30 minutes with...Melissa Simpson
Where do you currently work and how long have you been working there?
I made the career change from the commercial sector to build a career in the for-purpose world more than 10 years ago and am absolutely here to stay. Prior to coming to Epilepsy Queensland, I have worked for various not-for-profit health organisations including HeartKids, White Cloud Foundation, and Lymphoma Australia.
Where else have you worked in your life?
As I have a passion for improving health literacy and health outcomes, particularly in vulnerable populations, I also hold advisory and governance positions with Children’s Health Queensland and Queensland Health. I have had the privilege to be involved in some rewarding projects such as launching a new online portal for families and children to access their medical information.
What is your personal connection to epilepsy?
My son, who is now 12, was diagnosed with epilepsy when he was 18 months old. His first seizure was Christmas morning and I was terrified. I did not recognise it as epilepsy at the time. Last year, surprisingly my dad, who is in his seventies was diagnosed with epilepsy after suffering a stroke. Watching him lose his independence when he was unable to drive was challenging for all our family.
What do you love about your job/working in the profit-for-purpose space?
Working for an organisation that exists solely to improve people’s lives, often when they are at their most vulnerable, is both motivating and humbling. Each day I know that what I do will have a flow-on effect. My role in fundraising and partnerships allows me to be imaginative in the way that we work with supporters to not only raise funds but also awareness. There are occasions when I get to witness incredible generosity, sometimes following tragedy, which always renews my faith in human beings!
How do you think Epilepsy Queensland can have the biggest impact for people living with epilepsy?
With 280 Australians being diagnosed each week, our capacity to be there for those people, in the first overwhelming days and weeks is incredibly important. Ensuring they can access the help they need to live well with epilepsy is life-changing. When you learn that 1 in 10 people will have a seizure in their lifetime, it becomes apparent that building a society, be that schools, employers, or that wider community, that is aware of epilepsy and seizure first aid could be lifesaving!
What are your top priorities/aims in your new role?
The big picture is to generate income that not only meets our current needs but allows Epilepsy Queensland to expand our services, as a team we all want to help as many people in as many ways as possible. Building mutually beneficial partnerships with other organisations that share our values and can help us reach financial and marketing goals is a priority.
What do you feel would greatly improve epilepsy care currently in Queensland?
From an Epilepsy Queensland perspective, I think helping people address the psychosocial impacts of epilepsy is incredibly important work. I do not think the general public realises that managing epilepsy is more than managing a seizure. The side effects that medication can have on personality and energy or the impact on a person’s independence if restricted from driving can be life-changing and not something a person should have to do alone.
Where would you most like to travel?
I have been very lucky to visit over 40 countries which is fortunate, as for the short-term I think my travels will be limited to Australia!
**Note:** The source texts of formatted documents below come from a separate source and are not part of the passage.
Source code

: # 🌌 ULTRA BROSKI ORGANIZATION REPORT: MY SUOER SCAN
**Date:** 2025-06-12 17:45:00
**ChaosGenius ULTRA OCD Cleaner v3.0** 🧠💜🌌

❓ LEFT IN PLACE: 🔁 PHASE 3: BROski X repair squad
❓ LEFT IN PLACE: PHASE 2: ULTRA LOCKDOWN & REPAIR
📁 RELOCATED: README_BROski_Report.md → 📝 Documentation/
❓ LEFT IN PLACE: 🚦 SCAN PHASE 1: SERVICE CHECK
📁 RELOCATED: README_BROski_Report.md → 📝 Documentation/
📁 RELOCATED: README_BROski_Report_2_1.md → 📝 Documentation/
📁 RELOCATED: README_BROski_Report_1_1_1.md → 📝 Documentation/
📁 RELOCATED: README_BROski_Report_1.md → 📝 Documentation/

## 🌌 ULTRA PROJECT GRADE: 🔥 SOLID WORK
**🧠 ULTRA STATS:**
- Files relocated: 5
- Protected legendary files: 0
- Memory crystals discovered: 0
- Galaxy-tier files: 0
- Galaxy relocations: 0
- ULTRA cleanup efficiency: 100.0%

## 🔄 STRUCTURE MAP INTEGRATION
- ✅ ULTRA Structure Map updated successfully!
I would love to spend more time exploring Perth and a long weekend in Sydney or Melbourne is always fun.
What is your favourite food?
Mexican is a popular choice in our household if I am cooking, but I cannot go past a lamb dish on a menu if I am out at a restaurant.
Describe your most embarrassing moment?
I honestly cannot think of just one. My kids are always doing things to embarrass me, although now they are teens they seem to think that my mere existence is the most embarrassing thing ever!
What is your favourite book/author?
I go through phases, I do not think I could pick just one. Jodi Picoult and Harlan Coben are always a safe bet for a good read. The Diary of Anne Frank I read when I was about 12 years old and I still find it incredible.
Who is the most famous or infamous person you have ever met? Or who would you like to meet?
In my job, I have met a few celebrities but the most famous would have to be Princess Diana. I had a cup of tea with her when I lived in London and it was incredible.
What genres of music do you like listening to/favourite song?
I am a pop music tragic from way back!
Do you have any interesting hobbies you would like to tell us about?
Probably nothing unusual, I enjoy interior design and horse riding and I should probably classify shopping as a hobby too!